A freshman lawmaker from Kalispell, Montana is looking to crack down on fentanyl traffickers in the state. This, after Montana's Attorney General noted an 11,000% increase in fentanyl seizures since 2019.

We caught up with Rep. Courtenay Sprunger (R-Kalispell) to talk about her legislation, House Bill 791, earlier this week. Attorney General Austin Knudsen's office says HB 791 "is the first bill of the session that seeks to tackle the rising tide of Fentanyl flowing into Montana. Teaming with Montana Attorney General Knudsen, Representative Sprunger is seeking a mandatory minimum sentence of two years jail time, a $50,000 fine, or both, for anyone convicted of trafficking Fentanyl in the state of Montana."

Rep. Sprunger highlighted the scourge of fentanyl hitting the entire state, even in the Flathead Valley. Just last week, she heard about an officer who had to be revived with Narcan after coming into contact with fentanyl.

Rep. Sprunger: I think mandatory minimum sentences have to be used really carefully. But when it comes to a drug that'll literally kill a law enforcement officer or a child on contact,that's a whole different category for me. I really feel this is a whole different class of dangerous drugs when it comes to fentanyl. And I think that we have to do something to take some of these people off the streets and to make it less pleasant to do business here right now. The borders are kind of open, our law enforcement officers are doing all they can, but we don't have the tools that we need to get these people off the streets.

Rep. Sprunger says they are not trying to target the individual drug user who may have gotten hooked on opioids. Instead, they are trying to focus on the drug traffickers themselves.

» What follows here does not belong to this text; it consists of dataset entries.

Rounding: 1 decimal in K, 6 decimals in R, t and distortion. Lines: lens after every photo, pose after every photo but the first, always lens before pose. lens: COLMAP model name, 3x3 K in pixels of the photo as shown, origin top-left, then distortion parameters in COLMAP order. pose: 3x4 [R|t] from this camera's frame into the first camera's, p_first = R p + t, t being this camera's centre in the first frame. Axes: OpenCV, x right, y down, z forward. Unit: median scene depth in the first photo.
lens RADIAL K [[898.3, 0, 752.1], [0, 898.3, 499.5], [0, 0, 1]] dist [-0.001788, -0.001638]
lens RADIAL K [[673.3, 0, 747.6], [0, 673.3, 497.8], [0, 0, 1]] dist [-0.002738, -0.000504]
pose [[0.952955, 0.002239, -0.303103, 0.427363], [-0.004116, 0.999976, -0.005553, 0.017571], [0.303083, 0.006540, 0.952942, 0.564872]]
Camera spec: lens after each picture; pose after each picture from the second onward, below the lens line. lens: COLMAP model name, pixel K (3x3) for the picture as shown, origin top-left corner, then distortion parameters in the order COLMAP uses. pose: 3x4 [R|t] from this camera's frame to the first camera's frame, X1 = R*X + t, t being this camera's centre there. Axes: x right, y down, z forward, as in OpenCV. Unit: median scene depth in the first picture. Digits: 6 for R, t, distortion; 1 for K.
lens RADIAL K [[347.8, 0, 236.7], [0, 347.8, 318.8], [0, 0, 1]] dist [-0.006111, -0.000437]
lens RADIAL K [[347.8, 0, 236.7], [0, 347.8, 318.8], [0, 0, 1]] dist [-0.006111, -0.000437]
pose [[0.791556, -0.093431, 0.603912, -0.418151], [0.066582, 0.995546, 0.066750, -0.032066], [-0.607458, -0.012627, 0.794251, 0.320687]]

Rep. Sprunger: What you see if you if you look a little bit more closely at that legislation is that for charges to be brought under this statute- convicted must be in possession of 100 or more fentanyl pills, or a combined weight greater than 10 grams of powder, solid or liquid- inclusive of any kind of agent. So we're really intentional in making sure that somebody would have to have a pretty large volume or supply of this that would be indicative of trafficking, and we work closely with our narcotics division to identify that level.